57. It is established that small pearls of poor colour grow in Britain, since the late lamented Julius desired it to be known that the breastplate which he dedicated to Venus Genetrix in her temple was made of British pearls.
Albert the Great, de Animalibus (p. 361)
16. MARGARITAE (Pearl shellfish) belong to the class of hard-shelled mollusks and live
in shells lined with a pearly iridescence. When they come to the shoreline, these oysters
absorb the dew that descends from the heavens; if it is a clear morning dew and the body of the
oyster is well cleansed and vigorous, the creature conceives and forms a pearl from this
absorbed dew, and the product is well rounded and shot through with a resplendent whiteness that
rivals the color of the moon. If it is an evening dew produced in overcast weather, and the body of
the oyster is poorly cleansed and defective, the shellfish conceives and forms a dirty pearl; up
to now a pearl has not been found to exceed half an ounce in weight. Pearls are called
"uniones" because at most two are found together in the same shell, but in most instances only one
is found. If the oyster is in a state of fear from lightning, hail, or some other reason while
the seed-pearl is developing, the final pearl will be somewhat flattened from its usual sphericity
and lacking in its customary color. While still in the water, a pearl is soft in consistency, but after
exposure to air it hardens to a stony durability. Oysters emerge in droves to absorb the
pearl-inducing dew. Pearls that are dropped into vinegar grow soft and eventually dissolve.

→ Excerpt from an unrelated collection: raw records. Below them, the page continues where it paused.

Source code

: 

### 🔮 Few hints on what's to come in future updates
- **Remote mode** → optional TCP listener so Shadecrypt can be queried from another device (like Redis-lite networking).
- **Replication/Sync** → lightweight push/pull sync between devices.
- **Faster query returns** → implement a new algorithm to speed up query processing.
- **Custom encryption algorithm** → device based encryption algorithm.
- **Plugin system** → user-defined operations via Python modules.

Within the scope of our own observations, pearls are found in three sites: at the point
of closure of the oyster's shells; within the substance of the oyster itself; and among the
stones under which the oysters lurk. The best pearls come from the Orient.
When ground to a powder and taken as medicine, pearls cure stomach disorders;
they fortify the chastity of those who wear or eat them; and they strengthen the heart.